A prior art semiconductive wafer fragment 10 is shown in FIG. 1. Wafer fragment 10 comprises a memory array region 12 and a region 14 peripheral to memory array region 12. Wafer fragment 10 further comprises a semiconductive material substrate 16. Substrate 16 can comprise, for example, a monocrystalline silicon wafer lightly background doped with a p-type dopant. To aid in interpretation of the claims that follow, the terms "semiconductive substrate" and "semiconductor substrate" are defined to mean any construction comprising semiconductive material, including, but not limited to, bulk semiconductive materials such as a semiconductive wafer (either alone or in assemblies comprising other materials thereon), and semiconductive material layers (either alone or in assemblies comprising other materials). The term "substrate" refers to any supporting structure, including, but not limited to, the semiconductive substrates described above.
A memory array transistor gate 18 is formed over memory array region 12. Transistor gate 18 comprises a stack of materials including a gate dielectric 22, a conductively doped polysilicon 24, a metal silicide 26, and an insulative cap 28. Gate dielectric 22 can comprise, for example, silicon dioxide or tantalum pentoxide. Conductively doped polysilicon 24 can be doped to a concentration of, for example, greater than 10.sup.19 atoms/cm.sup.3 with either n-type or p-type conductivity enhancing dopant. Metal silicide 26 can comprise, for example, titanium silicide. Finally, insulative cap 28 can comprise, for example, silicon dioxide or silicon nitride. Alternatively, cap 28 can comprise a stack of materials including an antireflective coating and other insulative materials such as, for example, silicon nitride. The antireflective coating can comprise, for example, a deposited antireflective coating (DARC).
Sidewalls 30 are provided adjacent the transistor gate, and can comprise, for example, silicon dioxide or silicon nitride.
Source/drain regions 32 are provided within substrate 12 proximate gate 18, and together with gate 18 form an operative field effect transistor device 33. Source/drain regions 32 are typically doped with n-type conductivity-enhancing dopant.
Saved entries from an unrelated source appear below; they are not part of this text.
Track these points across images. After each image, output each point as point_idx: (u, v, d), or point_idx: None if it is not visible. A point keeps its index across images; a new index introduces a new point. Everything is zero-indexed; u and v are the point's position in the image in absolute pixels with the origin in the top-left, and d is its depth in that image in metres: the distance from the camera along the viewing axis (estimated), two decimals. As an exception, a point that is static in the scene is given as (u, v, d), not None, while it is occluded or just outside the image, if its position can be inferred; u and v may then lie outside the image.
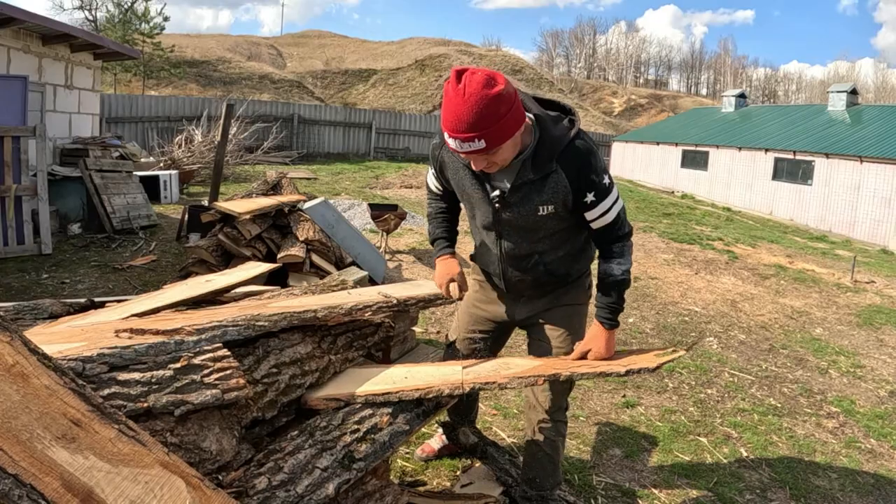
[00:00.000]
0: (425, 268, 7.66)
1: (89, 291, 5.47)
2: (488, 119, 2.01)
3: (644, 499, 3.16)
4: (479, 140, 2.04)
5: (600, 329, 2.38)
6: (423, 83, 43.92)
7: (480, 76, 2.03)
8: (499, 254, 2.54)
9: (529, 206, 2.32)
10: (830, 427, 4.31)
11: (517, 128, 2.12)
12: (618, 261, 2.37)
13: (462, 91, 2.02)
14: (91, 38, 9.62)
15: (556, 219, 2.36)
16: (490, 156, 2.13)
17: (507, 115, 2.05)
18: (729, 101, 30.75)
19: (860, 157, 18.73)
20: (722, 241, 11.89)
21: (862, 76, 74.83)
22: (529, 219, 2.36)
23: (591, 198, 2.27)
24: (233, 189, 11.45)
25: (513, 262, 2.54)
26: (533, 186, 2.28)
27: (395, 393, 2.06)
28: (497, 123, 2.03)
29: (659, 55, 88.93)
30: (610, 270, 2.38)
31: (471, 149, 2.08)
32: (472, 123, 2.01)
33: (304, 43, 56.83)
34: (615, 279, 2.37)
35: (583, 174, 2.25)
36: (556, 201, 2.29)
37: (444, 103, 2.09)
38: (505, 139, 2.09)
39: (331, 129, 22.97)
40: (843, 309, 7.75)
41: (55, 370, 1.44)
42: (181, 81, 32.90)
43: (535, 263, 2.51)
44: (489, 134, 2.04)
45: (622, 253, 2.38)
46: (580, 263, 2.59)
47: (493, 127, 2.03)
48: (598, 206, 2.29)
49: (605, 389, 4.51)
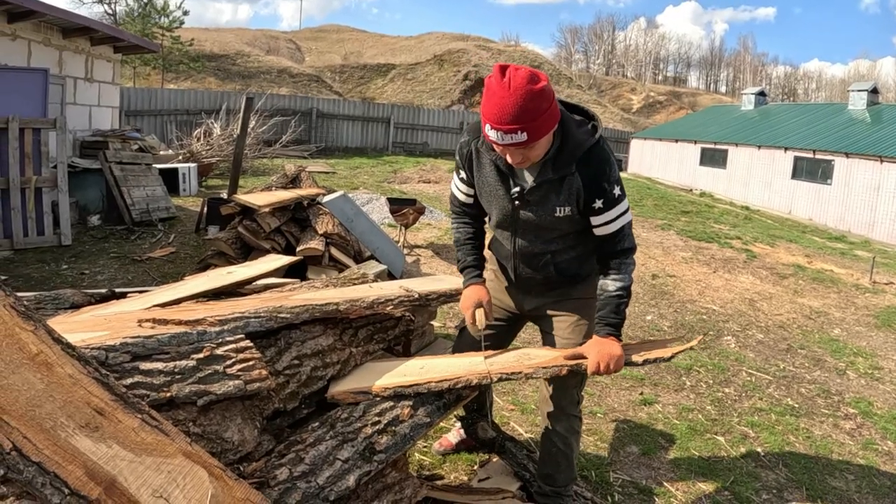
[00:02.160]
0: (443, 262, 7.66)
1: (108, 282, 5.51)
2: (532, 113, 2.07)
3: (661, 496, 3.15)
4: (522, 133, 2.09)
5: (595, 338, 2.39)
6: (442, 78, 43.82)
7: (525, 72, 2.10)
8: (512, 251, 2.59)
9: (548, 207, 2.38)
10: (848, 428, 4.27)
11: (554, 125, 2.19)
12: (613, 277, 2.40)
13: (507, 84, 2.07)
14: (111, 32, 9.68)
15: (570, 221, 2.41)
16: (527, 150, 2.18)
17: (548, 110, 2.12)
18: (748, 98, 30.48)
19: (880, 156, 18.49)
20: (740, 240, 11.80)
21: (883, 75, 73.87)
22: (546, 219, 2.41)
23: (600, 204, 2.33)
24: (251, 182, 11.49)
25: (525, 260, 2.58)
26: (552, 187, 2.33)
27: (424, 384, 2.08)
28: (540, 118, 2.10)
29: (678, 52, 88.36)
30: (605, 286, 2.41)
31: (512, 141, 2.11)
32: (517, 116, 2.06)
33: (322, 37, 56.94)
34: (609, 294, 2.39)
35: (596, 180, 2.30)
36: (571, 203, 2.35)
37: (487, 96, 2.13)
38: (544, 134, 2.16)
39: (349, 124, 23.01)
40: (861, 310, 7.67)
41: (79, 359, 1.45)
42: (200, 75, 33.04)
43: (547, 263, 2.55)
44: (531, 127, 2.09)
45: (619, 269, 2.40)
46: (590, 264, 2.60)
47: (537, 121, 2.09)
48: (605, 214, 2.34)
49: (623, 387, 4.49)
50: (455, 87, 43.03)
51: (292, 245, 5.72)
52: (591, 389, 4.31)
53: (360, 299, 2.43)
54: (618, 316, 2.38)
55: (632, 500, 3.07)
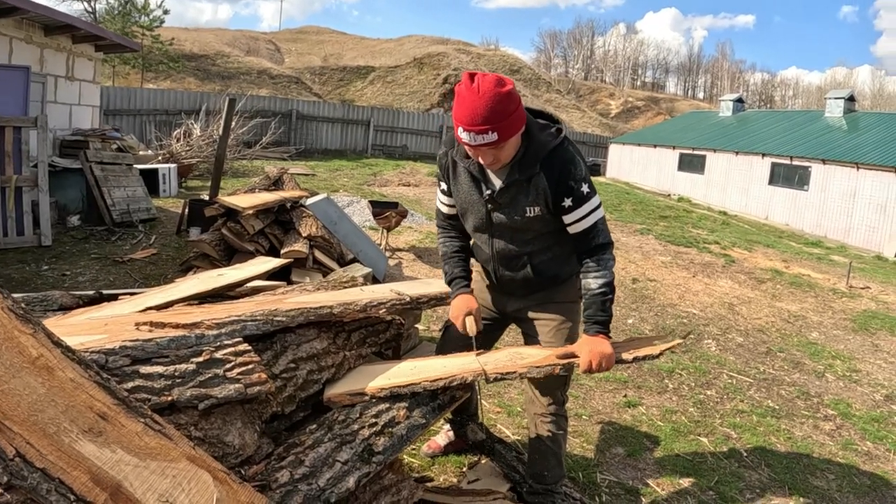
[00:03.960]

A peripheral transistor gate 20 is formed over peripheral region 14. Transistor gate 20 comprises a stack of gate dielectric 40, conductively doped polysilicon 42, metal silicide 44, and an insulative cap 46. Gate dielectric 40, conductively doped polysilicon 42, silicide 44 and insulative cap 46 can comprise materials such as those discussed above pertaining to gate dielectric 22, conductively doped polysilicon 24, silicide 26 and cap 28, respectively.
Sidewalls 48 are provided adjacent gate stack 20, and source/drain regions 50 are provided within substrate 16 proximate to gate stack 20. Source/drain regions 50 and gate stack 20 together form a functional field effect transistor 53. Source/drain regions 50 can be doped with p-type conductivity enhancing dopant or n-type conductivity enhancing dopant to form either a p-type metal-oxide semiconductor (PMOS) or n-type metal-oxide semiconductor (NMOS) transistor. Such transistor can be incorporated into, for example, complementary metal-oxide semiconductor (CMOS) circuitry.
The functions of transistors 33 and 53 are different, and accordingly problems associated with gates 18 and 20 can be somewhat different. For instance, a problem associated with transistor gates in a memory array (such as, for example, a dynamic random access memory (DRAM) array) is leakage current between source and drain regions, and a problem associated with peripheral transistor gates is the speed of a change from an off-current to an on-current. The above-mentioned problems can be differently affected by a thickness of a gate dielectric material. Accordingly, there has been an effort to vary the thickness of dielectric material 40 of the peripheral transistor 53 relative to the thickness of dielectric material 22 of memory array transistor 33. Ideally, dielectric material 22 would be as thin possible, and dielectric material 40 would be somewhat thicker. Presently, dielectric materials can be formed to thicknesses of as little as about 50 Angstroms, but it has proved difficult to reliably form the materials thinner than 50 Angstroms. Such difficulty results from the inherent size and spacing of atoms. For instance, a silicon structure will typically have about a 5.3 Angstrom separation between atoms. Accordingly, a gate dielectric comprising silicon and which is 50 Angstroms thick will have a maximum of 10 monolayers of silicon atoms. Thus, even small inhomogeneities within or between the monolayers can significantly impact the uniformity of a material comprising the layers, and accordingly destroy device operation of transistor gate devices formed utilizing such material.
It would be desirable to develop alternative methods and structures for controlling physical and electrical properties of transistor gates.